REQUIRED ACTION A: Write out the passage of the Capistrano text starting at "One of them" and ending at "the Capistrano run.".
REQUIRED ACTION B: List every section heading in the Capistrano text, in the order they appear.

TEXT SEGMENT:
__________________________________________________

Variables are great to store your configuration options. There’s just one exception: Passwords. You probably don’t want to have your production database password checked into your repository. This is where Capistrano’s command line interface tools come in handy. It allows you, among several other options, to read passwords from STDIN. It even makes sure your terminal won’t print it while you’re typing.

Capistrano::CLI.password_prompt('Enter database password: ')

Task descriptions

As you probably know, it’s possible to list all available tasks using cap -T. This will print a list of all available commands. Every task with a description will show up in this list. Adding a description is easy. Just prepend the task definition with a desc call, passing it a string.

Adding extended description

Each defined task may also have an extended description. To show it, simply execute cap -e task name. Adding an extended description works just like adding the short description explained above. Just like git commit, Capistrano will use the first paragraph as short description and every following paragraph as extended description. Ruby’s heredoc literal is handy when defining extended descriptions:

desc <<-EOS
  This is a short description that is visible in the `cap -T` list

  This the extended description that is visible when executing `cap -e task name`

Hiding internal tasks

Some tasks you’ll define for your deployment process are not intended to be executed manually and therefore shouldn’t show up when using cap -T. The simplest way to prevent this, is to not give them any description. However, in some cases, a description would be useful for later reference and documentation. By prepending the description with [internal] you can hide the task from the cap -T list. It will then only be visible when executing cap -vT, which will list absolutely all defined tasks.

desc '[internal] This task does something useful but you should not invoke it manually'

Executing commands

Running commands on the remote servers is easy. Capistrano’s run method will execute the given command on every server the current task applies to. There are two more methods related to command execution that are very useful, though.

Running local commands

One of them is run_locally. It behaves just like run, except it will run the command on your machine. While it is of course possible to use Ruby’s various methods for command execution, run_locally will ensure both the command and it’s output will show up cleanly aligned with all other output of the Capistrano run.

run_locally 'bundle exec rake deploy:prepare'

Streaming output from remote servers

The other very useful method is stream. It will execute the given command on every server the task applies to, but unlike the run method it will stream the command’s output to your console. This allows you, for example, to peek into your log files in realtime. Combined with grep and Rails’ ActiveSupport::TaggedLogging this helps a lot when debugging an issue that only shows up on your servers.

stream "tail -f #{current_path}/log/#{rails_env}.log"

Handling failing commands

When executing a remote command that fails, Capistrano will abort the deployment process. This makes sense in most cases, but wouldn’t it be nice to have a little more control over the behavior? Let’s say you want to check for the existence of a file on the remote server. One easy way to do this is the test command. It’s exit code will be 0 for success or 1 for failure. Unfortunately this means one of the cases will cause the entire deployment process to fail. To prevent this, all you have to do is to rescue Capistrano::CommandError. A practical example for this technique is this task, that checks if the server is in maintenance mode before running migrations.

namespace :deploy do
  namespace :web do
    desc '[internal] Ensures that web is currently disabled'
    task :ensure do
        run "test -f #{shared_path}/system/maintenance.html"
      rescue Capistrano::CommandError
        unless fetch(:force, false)
          logger.important 'You should disable the website using deploy:web:disable before doing this'

before 'deploy:migrations', 'deploy:web:ensure'


This is – of course – only a small subset of the useful features Capistrano provides. I hope I showed you one or two you haven’t known before. I encourage you to read through Capistrano’s source code and API documentation to find more of these hidden features.

__________________________________________________

RECORDS:
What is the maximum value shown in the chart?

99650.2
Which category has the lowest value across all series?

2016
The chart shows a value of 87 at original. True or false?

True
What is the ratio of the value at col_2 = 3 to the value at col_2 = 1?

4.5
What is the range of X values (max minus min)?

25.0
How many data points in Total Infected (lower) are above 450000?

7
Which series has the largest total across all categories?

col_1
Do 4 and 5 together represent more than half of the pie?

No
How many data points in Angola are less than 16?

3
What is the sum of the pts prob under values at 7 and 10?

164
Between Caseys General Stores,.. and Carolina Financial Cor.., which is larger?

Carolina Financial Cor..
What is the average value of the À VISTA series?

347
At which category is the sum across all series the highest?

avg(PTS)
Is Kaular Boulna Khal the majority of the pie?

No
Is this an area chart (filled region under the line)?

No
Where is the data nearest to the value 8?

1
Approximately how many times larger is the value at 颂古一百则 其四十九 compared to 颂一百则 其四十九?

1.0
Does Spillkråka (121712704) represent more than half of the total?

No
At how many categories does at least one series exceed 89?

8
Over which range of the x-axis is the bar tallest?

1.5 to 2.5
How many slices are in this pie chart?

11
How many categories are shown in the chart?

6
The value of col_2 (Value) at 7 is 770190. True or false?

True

__________________________________________________

WRITTEN ANSWER A:
One of them is run_locally. It behaves just like run, except it will run the command on your machine. While it is of course possible to use Ruby’s various methods for command execution, run_locally will ensure both the command and it’s output will show up cleanly aligned with all other output of the Capistrano run.

WRITTEN ANSWER B:
Task descriptions
Adding extended description
Hiding internal tasks
Executing commands
Running local commands
Streaming output from remote servers
Handling failing commands